Inference test on sample

Table 4 Summary of output voltage of NCPs neurons

5 Conclusion

In this research, we developed a hybrid deep learning architecture that integrates Convolutional Neural Networks (CNN) with Neural Circuit Policies (NCPs), inspired by the structure of worm brains. The CNN extracts important spatial information from the environment and passes them to the NCPs, which handle temporal features for high-stakes decisions. This combined architecture was incorporated into a state-of-the-art reinforcement learning algorithm and applied to the complex environment of VizDoom, characterized by realistic and intricate physics. Our experimental results indicate that the NCPs architecture, consisting of only 20 control neurons (comprising 12 inter-neurons and 8 command neurons), not only matches but outperforms others, demonstrating robustness and noise resilience. We highlight the potential of the NCPs architecture to compete with cutting-edge algorithms and emphasize its ability to produce interpretable and expressive neural agents, which is crucial for real-world applications such as robotics where the environment is consistently changing.
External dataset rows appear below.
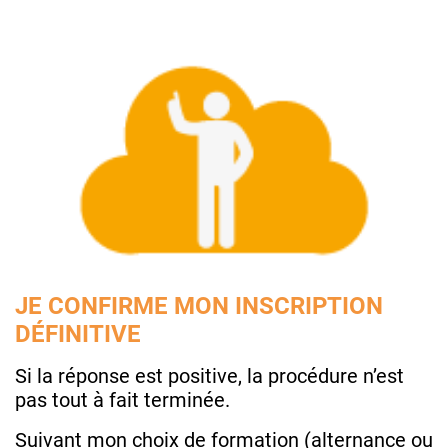
JE CONFIRME MON INSCRIPTION
DÉFINITIVE
Si la réponse est positive, la procédure n’est
pas tout à fait terminée.
Suivant mon choix de formation (alternance ou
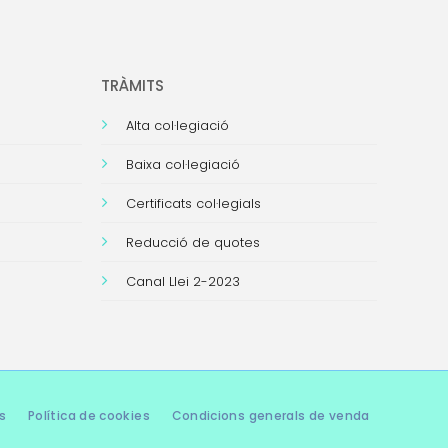
TRÀMITS
Alta col·legiació
Baixa col·legiació
Certificats col·legials
Reducció de quotes
Canal Llei 2-2023
s
Política de cookies
Condicions generals de venda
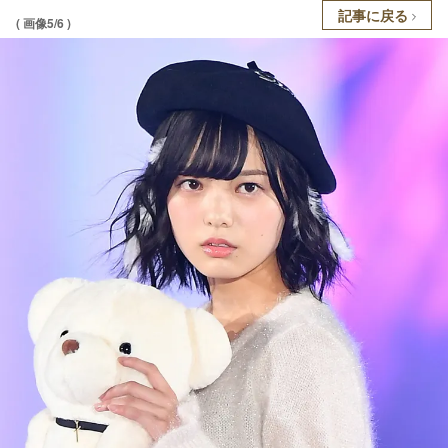
記事に戻る
( 画像5/6 )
Future Work: While our results exhibit promise, there exist areas for improvement within our architecture. The implemented reward mechanism is a simplified version. A more precise reward mechanism with penalties has the potential to significantly enhance the capabilities of our neural network. Additionally, our current scope is constrained by hardware limitations, and our focus has been primarily on a basic game scenario. To fully exploit the proposed methodology, future research endeavors should encompass diverse scenarios, allowing for a more comprehensive understanding and application of proposed architecture.